Not the Party Faithful Anymore
Irmo Antonacci used to vote for Democratic presidential candidates. A son of Italian immigrants, the 80-year-old retiree lives in Jeannette, Pa., a down-at-the-heels smokestack city southeast of Pittsburgh. After dropping out of college in 1950, he got a job installing telephones with Bell Penn and joined a union. He registered as a Democrat and became a John F. Kennedy fan. A decade ago, he was the Democratic committeeman from the town's 5th ward.
But Antonacci no longer automatically pulls the lever for the candidate with (D) beside his or her name. "I'd seen the time from where the party used to be and where the party is now accepting abortion and gay rights," he says. "And I didn't go for that."
On the lawn in front of Antonacci's one-story brick house stands a foot-high statue of St. Francis and another of the Virgin Mary, symbols of a transformation that could spell trouble for the Democrats in November. It's the transformation of a group of voters we might call Casey Democrats, after the late Robert P. Casey Sr., governor of Pennsylvania from 1987 to 1995.
Like Casey, these voters -- blue-collar and religious, often Catholic -- are liberal on economic issues but conservative on cultural ones. Where they once looked to union leaders and their fellow union members for political guidance, they now look to their religious leaders and fellow churchgoers.

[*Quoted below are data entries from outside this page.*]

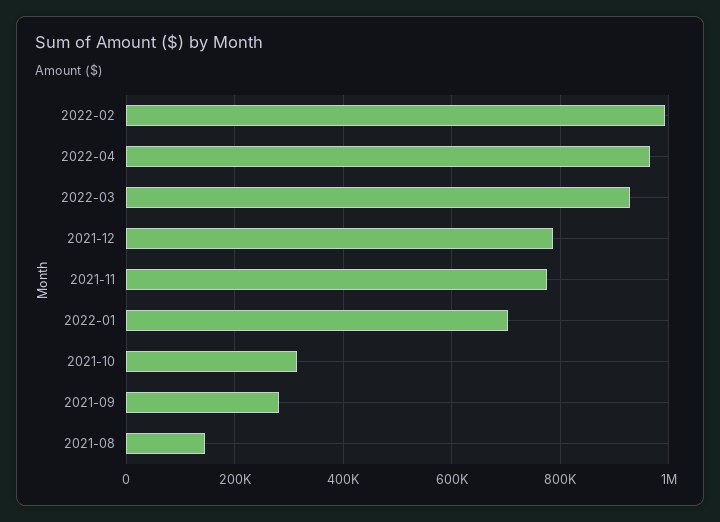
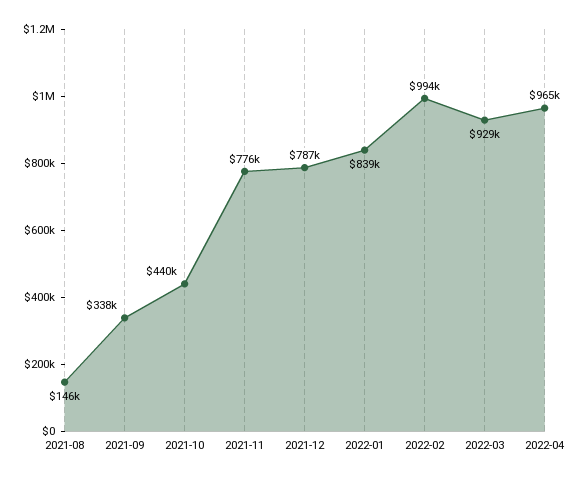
  {
    "2022-02": 994000,
    "2022-04": 965000,
    "2022-03": 929000,
    "2021-12": 787000,
    "2021-11": 776000,
-   "2022-01": 700000,
+   "2022-01": 839000,
-   "2021-10": 320000,
+   "2021-10": 440000,
-   "2021-09": 280000,
+   "2021-09": 338000,
    "2021-08": 146000
  }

And in the last decade, to the dismay of Democratic strategists, they've been voting for Republican presidential candidates. According to Democratic pollster and strategist Stan Greenberg, they made up the 10 percent of white Catholics who identify with the Democrats but didn't vote for Sen. John F. Kerry for president in 2004. And if Sen. Barack Obama can't do better with the Casey Democrats, his presidential bid may fare no better than Kerry's.
Antonacci's story is fairly common in his native Westmoreland County. Except for 1972, Westmoreland went for the Democratic nominee in every presidential election between 1936 and 1996. At the congressional level, the county remains Democratic; both local House members are Democrats, and registered Democrats outnumber registered Republicans nearly 2 to 1. Yet in the last two presidential elections, the county has gone Republican.
A similar pattern has emerged in a handful of Rust Belt and border states. With the exception of 1972 and 1984, West Virginia also voted for the Democratic presidential nominee from 1932 to 1996, and it hasn't elected a GOP senator for generations. Missouri, Kentucky, Arkansas and Ohio all went for Jimmy Carter in 1976 and for Bill Clinton twice. All but Ohio have been dominated by Democrats at the congressional and gubernatorial levels for decades. But all five went for George W. Bush in 2000 and 2004.
The reason: Casey Democrats. "Democrats' difficulties with this group surely have a great deal to do with these voters' sense of cultural alienation from the national Democratic Party and its relatively cosmopolitan values around religion, family, guns and other social institutions/practices," blogged Democratic strategist Ruy Teixeira after the 2004 election. Just two years earlier, in their book, "The Emerging Democratic Majority," Teixeira and John Judis had predicted that the party's economic liberalism would bear the Democratic nominee to victory in such states.
Why have Casey Democrats defected?
Consider the story of Antonacci's hometown of Jeannette. The hilly city once boasted more than a half-dozen manufacturing plants: Pennsylvania Rubber Co., Jeannette Glass, Victor Brewing Co. and others. Due to AFL and CIO organizing efforts during the Depression, the jobs in these factories were stable and well paid. After World War II, Jeannette's population soared to 20,000.
Then came globalization. By the mid-to-late 1980s, most of the factories had closed. The population dropped by half, and many businesses left. Now the downtown is pockmarked with storefronts for sale or lease.
The old industrial order in Westmoreland County is declining. It's not that the economy has withered; its structure has simply changed. Instead of mines and smokestacks, the county now has malls and industrial parks. For every town in economic decline such as Jeannette, there are one or two on the economic upswing.
The area's politics have also changed. In 1972, more than a third of the state's workforce was still unionized. Today the figure is 18 percent. The largest union left in Westmoreland is the Service Employees International Union, with only 800 to 900 members. "Their influence," says County Commissioner Tom Balya, a Democrat, "has diminished over time."